### Extract
···
The directory data/ contains 11 data-sets to import in VTK/ParaView. They are organized into sub-directories per type of field (scalar, vector, tensor) and domain type/dimension. To load a different data-set in your program, you need to edit the Arguments options of your project launch configuration (see above). Alternatively, you can add a new launch per data-set. Then, each of the different launches can be selected through the menu Run -> Current Launch Configuration

Code skeleton

The code skeleton provided with the exercise package is mainly composed of 1 class:
 · Importer: This class is dedicated to the loading of the input data and its storage into a VTK file format.
At this point, the code skeleton provides the following features:
 · Parsing of the command line arguments (i.e. the file name o the input data) in the main.cpp file;
 · Place-holder functions:
   ·Importer::readTriangulation() to read a triangulation;
   ·Importer::writeVtkTriangulation() to write a triangulation in VTK file format;
   ·Importer::readRegularGrid() to read a regular grid;
   ·Importer::writeVtkRegularGrid() to write a regular grid in VTK file format.
You will write the content of these place-holder functions during this exercise.
···
### Stated goal 1
Output the entries as a Markdown table with the columns Row and Line. Start with the line that contains "Objects present in", continue through the last line of the entries, and leave out blank lines.
### Stated goal 2
Write what comes next in the passage on importing data into VTK, continuing from its final sentence.
···
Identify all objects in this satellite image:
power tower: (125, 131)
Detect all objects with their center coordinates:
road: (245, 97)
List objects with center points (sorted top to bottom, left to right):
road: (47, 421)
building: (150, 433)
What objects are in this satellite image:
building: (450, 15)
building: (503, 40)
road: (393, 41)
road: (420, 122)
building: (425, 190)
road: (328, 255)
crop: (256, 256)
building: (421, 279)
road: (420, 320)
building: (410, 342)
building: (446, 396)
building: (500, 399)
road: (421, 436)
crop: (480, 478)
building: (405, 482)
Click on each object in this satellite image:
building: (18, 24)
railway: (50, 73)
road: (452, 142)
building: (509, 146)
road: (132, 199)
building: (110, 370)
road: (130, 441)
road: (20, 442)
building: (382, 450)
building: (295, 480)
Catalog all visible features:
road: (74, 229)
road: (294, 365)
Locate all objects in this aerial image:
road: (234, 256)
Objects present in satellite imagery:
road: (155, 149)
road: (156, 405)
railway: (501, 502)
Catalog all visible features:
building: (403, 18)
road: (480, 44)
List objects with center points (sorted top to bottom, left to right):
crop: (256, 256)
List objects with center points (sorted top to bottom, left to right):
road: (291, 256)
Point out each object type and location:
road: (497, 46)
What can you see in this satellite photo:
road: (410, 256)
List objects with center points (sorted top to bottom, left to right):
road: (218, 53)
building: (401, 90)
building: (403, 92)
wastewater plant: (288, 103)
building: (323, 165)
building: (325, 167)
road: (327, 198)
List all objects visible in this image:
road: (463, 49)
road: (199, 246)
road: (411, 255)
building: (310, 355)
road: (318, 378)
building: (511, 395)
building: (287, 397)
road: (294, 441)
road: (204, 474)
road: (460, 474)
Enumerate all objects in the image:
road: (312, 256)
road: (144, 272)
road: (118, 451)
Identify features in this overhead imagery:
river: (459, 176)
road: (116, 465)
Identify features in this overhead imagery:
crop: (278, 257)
···
### Result 1
| Row | Line |
|---|---|
| 1 | Objects present in satellite imagery: |
| 2 | road: (155, 149) |
| 3 | road: (156, 405) |
| 4 | railway: (501, 502) |
| 5 | Catalog all visible features: |
| 6 | building: (403, 18) |
| 7 | road: (480, 44) |
| 8 | List objects with center points (sorted top to bottom, left to right): |
| 9 | crop: (256, 256) |
| 10 | List objects with center points (sorted top to bottom, left to right): |
| 11 | road: (291, 256) |
| 12 | Point out each object type and location: |
| 13 | road: (497, 46) |
| 14 | What can you see in this satellite photo: |
| 15 | road: (410, 256) |
| 16 | List objects with center points (sorted top to bottom, left to right): |
| 17 | road: (218, 53) |
| 18 | building: (401, 90) |
| 19 | building: (403, 92) |
| 20 | wastewater plant: (288, 103) |
| 21 | building: (323, 165) |
| 22 | building: (325, 167) |
| 23 | road: (327, 198) |
| 24 | List all objects visible in this image: |
| 25 | road: (463, 49) |
| 26 | road: (199, 246) |
| 27 | road: (411, 255) |
| 28 | building: (310, 355) |
| 29 | road: (318, 378) |
| 30 | building: (511, 395) |
| 31 | building: (287, 397) |
| 32 | road: (294, 441) |
| 33 | road: (204, 474) |
| 34 | road: (460, 474) |
| 35 | Enumerate all objects in the image: |
| 36 | road: (312, 256) |
| 37 | road: (144, 272) |
| 38 | road: (118, 451) |
| 39 | Identify features in this overhead imagery: |
| 40 | river: (459, 176) |
| 41 | road: (116, 465) |
| 42 | Identify features in this overhead imagery: |
| 43 | crop: (278, 257) |

### Result 2
Now, let's get the exercise started.

Importing data defined on triangulations

First, we will take care of the import of triangulations.
Some scientists generated different data-sets (scalar fields, vector fields and tensor fields) defined on triangulations (see the data/ directory).
Hopefully for us, their data-sets are stored in a pretty simple file format which is ASCII-based (which can be opened with any text editor).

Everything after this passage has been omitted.